BEGIN Input for this task

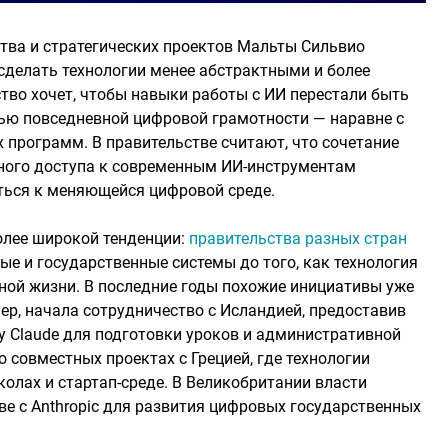
тва и стратегических проектов Мальты Сильвио
делать технологии менее абстрактными и более
тво хочет, чтобы навыки работы с ИИ перестали быть
тью повседневной цифровой грамотности — наравне с
 программ. В правительстве считают, что сочетание
ного доступа к современным ИИ-инструментам
ться к меняющейся цифровой среде.
олее широкой тенденции:
правительства разных стран
ые и государственные системы до того, как технология
ной жизни. В последние годы похожие инициативы уже
мер, начала сотрудничество с Исландией, предоставив
у Claude для подготовки уроков и административной
о совместных проектах с Грецией, где технологии
олах и стартап-среде. В Великобритании власти
е с Anthropic для развития цифровых государственных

END Input for this task

### Your task
Using the records above, list each line that includes "технологии".

### Written answer
делать технологии менее абстрактными и более
о совместных проектах с Грецией, где технологии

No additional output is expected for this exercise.